People who work in the manufacturing industry may have more experience with supply chain management, but healthcare systems’ supply chains are a matter of life and death, especially when drug diversion prevention programs aren’t implemented across the whole system.
Most health systems have very complex supply chains for controlled substances, expensive oncology drugs…even drugs in the headlines, such as COVID-19 therapies. All are vulnerable to theft at most of the links in the healthcare supply chain, not just patient care.<
The U.S. Government Accountability Office recognized this threat in its January, 2020 report to the congressional committees.” Although prescription drugs are intended for legitimate medical uses, the prescription drug supply chain may present opportunities for drugs to be averted and abused.”
Considerations for your drug diversion program
Does your team have a strategy for drug diversion prevention and monitoring?
If not, you need to begin now. This study, including data from other hospitals, will help you understand the scope of the problem and see how other organizations are addressing drug diversion prevention.
Does that strategy address cross-functional departments other than patient care?
Healthcare organizations are starting to realize that data from Automated Dispensing Cabinets (ADCs) and Electronic Health Records (EHRs) give just a sliver of the big picture. Information from systems in the pharmacy department, purchasing, billing, employee time systems, and more can provide valuable intelligence on the movement of controlled substances through the organization, exposing possible diversion incidents that might not otherwise be discovered.
Does your organization have effective processes for gathering the complicated reporting mandated by the Drug Enforcement Administration (DEA) or other regulators?
For so many organizations, this is one of the most difficult and time-consuming tasks associated with controlled substances. Some records are on paper; others are locked in departmental systems that don’t share data with one another. Automating reports so that DEA and other regulatory boards’ reporting is simplified and faster may be one of the organization’s biggest wins, especially initially.
Do your diversion specialists spend a lot of time reviewing reports from various systems, and when diversion incidents are discovered, they are weeks to months old?
This is the main issue with relying on ADCs for drug diversion intelligence.
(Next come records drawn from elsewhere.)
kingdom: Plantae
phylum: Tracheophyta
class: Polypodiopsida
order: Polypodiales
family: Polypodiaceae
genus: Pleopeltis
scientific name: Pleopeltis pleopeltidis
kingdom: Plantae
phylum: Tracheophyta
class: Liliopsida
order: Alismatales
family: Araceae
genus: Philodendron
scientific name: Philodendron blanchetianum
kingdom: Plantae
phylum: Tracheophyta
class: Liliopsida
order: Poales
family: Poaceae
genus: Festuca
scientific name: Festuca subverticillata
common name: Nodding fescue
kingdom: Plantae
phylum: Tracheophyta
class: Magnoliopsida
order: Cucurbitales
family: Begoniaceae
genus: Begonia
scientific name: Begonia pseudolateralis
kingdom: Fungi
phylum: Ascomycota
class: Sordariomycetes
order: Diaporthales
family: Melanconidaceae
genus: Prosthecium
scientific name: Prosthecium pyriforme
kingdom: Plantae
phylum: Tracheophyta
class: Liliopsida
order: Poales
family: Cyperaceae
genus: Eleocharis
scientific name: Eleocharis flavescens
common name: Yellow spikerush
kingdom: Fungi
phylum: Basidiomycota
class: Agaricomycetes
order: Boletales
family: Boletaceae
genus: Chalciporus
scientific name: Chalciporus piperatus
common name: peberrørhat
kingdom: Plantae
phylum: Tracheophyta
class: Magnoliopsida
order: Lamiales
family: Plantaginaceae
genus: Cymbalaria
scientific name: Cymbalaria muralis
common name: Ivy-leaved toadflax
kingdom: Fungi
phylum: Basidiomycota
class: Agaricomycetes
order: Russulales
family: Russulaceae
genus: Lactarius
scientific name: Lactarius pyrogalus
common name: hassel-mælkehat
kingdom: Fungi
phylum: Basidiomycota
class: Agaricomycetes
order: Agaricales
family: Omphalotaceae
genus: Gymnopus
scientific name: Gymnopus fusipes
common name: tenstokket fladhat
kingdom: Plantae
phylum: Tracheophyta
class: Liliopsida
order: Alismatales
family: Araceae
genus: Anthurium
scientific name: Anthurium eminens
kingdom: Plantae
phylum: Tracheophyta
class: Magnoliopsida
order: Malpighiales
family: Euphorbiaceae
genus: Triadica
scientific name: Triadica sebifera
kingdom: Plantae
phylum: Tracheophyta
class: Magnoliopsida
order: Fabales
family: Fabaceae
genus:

While ADC reports flag possible issues, it’s likely after diversion has occurred and is dependent on data as much as four weeks old. Moreover, it is fairly easy for someone who is diverting to avoid detection on these reports, e.g., by spreading their diversion across multiple medications, dosage forms, strengths, and/or locations.
The bottom line is drug movements, from the time your organization receives controlled substances until they are used, wasted, or returned, create vulnerabilities that can only be discovered by solutions that surface high-risk scenarios for immediate investigation. To do that, you need a drug diversion prevention program that spans the whole system, uses machine learning to sift through mountains of data for potential drug diversion incidents, and integrates data from various disparate systems from every link in the supply chain.